Write out every record below exactly as it appears, omitting the pictures.

RECORDS SUPPLIED below:

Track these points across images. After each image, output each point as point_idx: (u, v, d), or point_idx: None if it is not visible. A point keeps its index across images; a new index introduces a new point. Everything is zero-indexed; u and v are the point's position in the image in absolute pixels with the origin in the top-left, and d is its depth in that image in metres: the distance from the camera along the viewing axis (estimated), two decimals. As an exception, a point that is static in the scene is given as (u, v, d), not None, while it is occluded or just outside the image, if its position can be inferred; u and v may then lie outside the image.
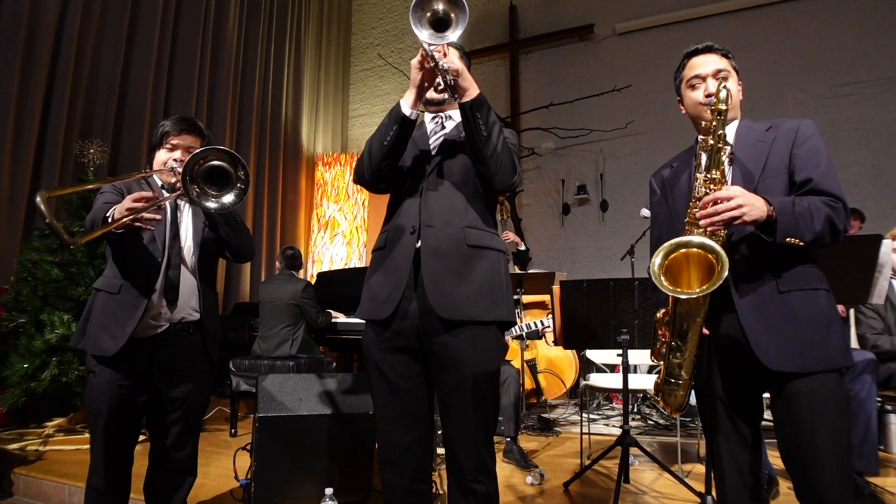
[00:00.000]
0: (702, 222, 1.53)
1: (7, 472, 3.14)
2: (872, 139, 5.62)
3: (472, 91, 1.65)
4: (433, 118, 1.93)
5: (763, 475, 1.72)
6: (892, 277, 3.14)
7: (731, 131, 1.70)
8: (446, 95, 1.82)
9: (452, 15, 1.55)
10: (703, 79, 1.71)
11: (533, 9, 7.48)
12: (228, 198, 1.87)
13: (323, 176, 7.84)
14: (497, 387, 1.78)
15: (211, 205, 1.86)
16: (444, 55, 1.63)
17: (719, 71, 1.70)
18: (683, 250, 1.54)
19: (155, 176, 2.15)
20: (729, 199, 1.49)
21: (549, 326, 4.20)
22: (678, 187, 1.77)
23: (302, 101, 8.01)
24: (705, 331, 1.60)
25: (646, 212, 3.44)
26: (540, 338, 4.46)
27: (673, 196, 1.79)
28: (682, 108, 1.83)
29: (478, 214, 1.76)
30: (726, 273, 1.43)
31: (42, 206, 1.67)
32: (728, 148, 1.61)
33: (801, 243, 1.48)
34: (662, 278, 1.52)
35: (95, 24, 5.19)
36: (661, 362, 1.66)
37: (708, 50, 1.74)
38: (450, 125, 1.89)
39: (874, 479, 2.96)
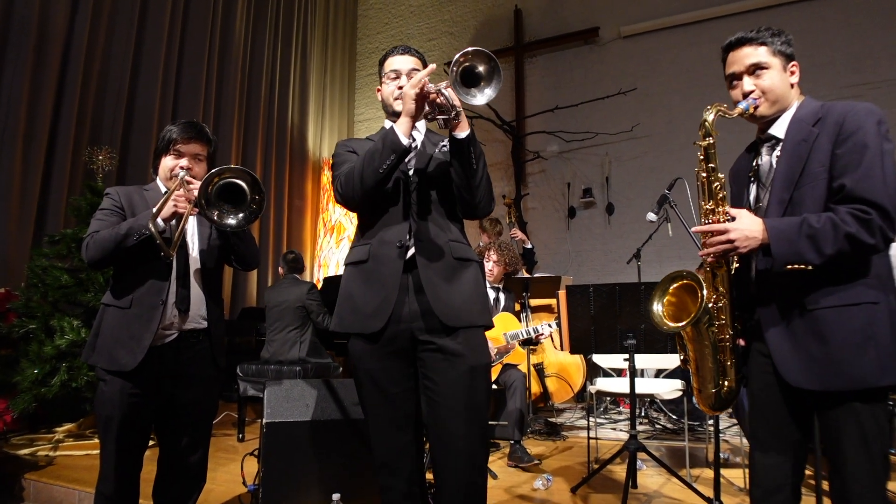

End of RECORDS SUPPLIED.

_ANSWER TO THIS PROBLEM_
Track these points across images. After each image, output each point as point_idx: (u, v, d), or point_idx: None if it is not visible. A point keeps its index across images; a new index introduces a new point. Everything is zero-indexed; u and v are the point's position in the image in absolute pixels with the origin in the top-left, and d is its depth in that image in metres: the distance from the camera along the viewing axis (estimated), two decimals. As an exception, a point that is static in the scene is given as (u, v, d), not None, while it is occluded or just outside the image, if its position can be inferred; u and v may then lie outside the image.
[00:00.000]
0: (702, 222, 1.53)
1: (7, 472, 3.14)
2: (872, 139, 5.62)
3: (472, 91, 1.65)
4: (433, 118, 1.93)
5: (763, 475, 1.72)
6: (892, 277, 3.14)
7: (731, 131, 1.70)
8: (446, 95, 1.82)
9: (452, 15, 1.55)
10: (703, 79, 1.71)
11: (533, 9, 7.48)
12: (228, 198, 1.87)
13: (323, 176, 7.84)
14: (497, 387, 1.78)
15: (211, 205, 1.86)
16: (444, 55, 1.63)
17: (719, 71, 1.70)
18: (683, 250, 1.54)
19: (155, 176, 2.15)
20: (729, 199, 1.49)
21: (549, 326, 4.20)
22: (678, 187, 1.77)
23: (302, 101, 8.01)
24: (705, 331, 1.60)
25: (646, 212, 3.44)
26: (540, 338, 4.46)
27: (673, 196, 1.79)
28: (682, 108, 1.83)
29: (478, 214, 1.76)
30: (726, 273, 1.43)
31: (42, 206, 1.67)
32: (728, 148, 1.61)
33: (801, 243, 1.48)
34: (662, 278, 1.52)
35: (95, 24, 5.19)
36: (661, 362, 1.66)
37: (708, 50, 1.74)
38: (450, 125, 1.89)
39: (874, 479, 2.96)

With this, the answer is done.